### What to produce
Report, from the records below, every line where the word "using" appears.

### Records for the task
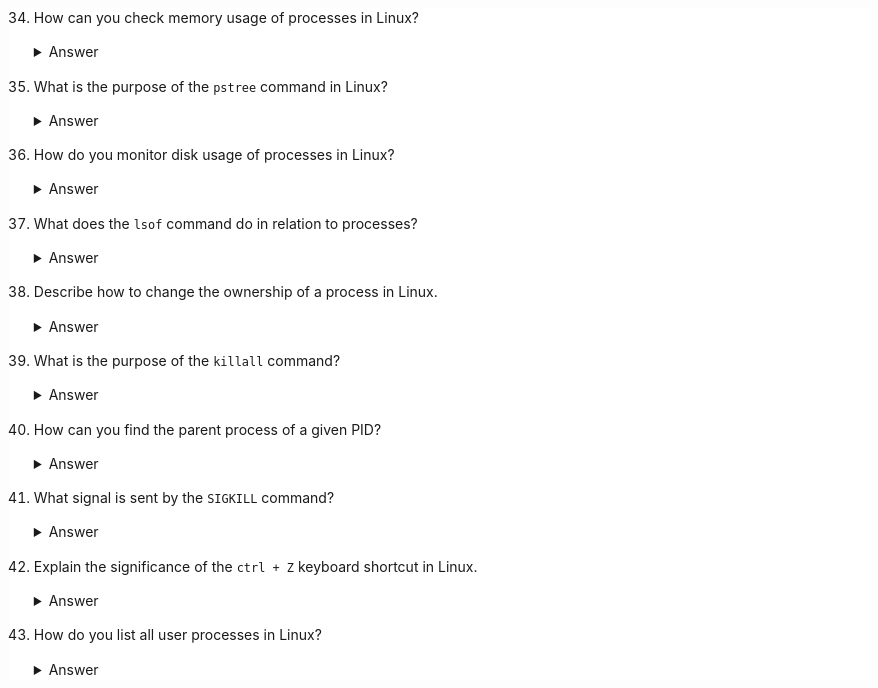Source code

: 34. How can you check memory usage of processes in Linux?
    <details>
    <summary>Answer</summary>
    The `top` command displays memory usage.
    </details>

35. What is the purpose of the `pstree` command in Linux?
    <details>
    <summary>Answer</summary>
    It displays the process tree in a hierarchical format.
    </details>

36. How do you monitor disk usage of processes in Linux?
    <details>
    <summary>Answer</summary>
    The `iotop` command can be used to monitor disk usage.
    </details>

37. What does the `lsof` command do in relation to processes?
    <details>
    <summary>Answer</summary>
    It lists open files and their associated processes.
    </details>

38. Describe how to change the ownership of a process in Linux.
    <details>
    <summary>Answer</summary>
    You can use the `chown` command, but it generally applies to files, not processes directly.
    </details>

39. What is the purpose of the `killall` command?
    <details>
    <summary>Answer</summary>
    It terminates all processes with a given name.
    </details>

40. How can you find the parent process of a given PID?
    <details>
    <summary>Answer</summary>
    By using the command `ps -o ppid= -p <PID>`.
    </details>

41. What signal is sent by the `SIGKILL` command?
    <details>
    <summary>Answer</summary>
    It forcefully kills a process.
    </details>

42. Explain the significance of the `ctrl + Z` keyboard shortcut in Linux.
    <details>
    <summary>Answer</summary>
    It suspends the currently running foreground process.
    </details>

43. How do you list all user processes in Linux?
    <details>
    <summary>Answer</summary>
    By using the command `ps -u <username>`.
    </details>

### Final answer
    By using the command `ps -o ppid= -p <PID>`.
    By using the command `ps -u <username>`.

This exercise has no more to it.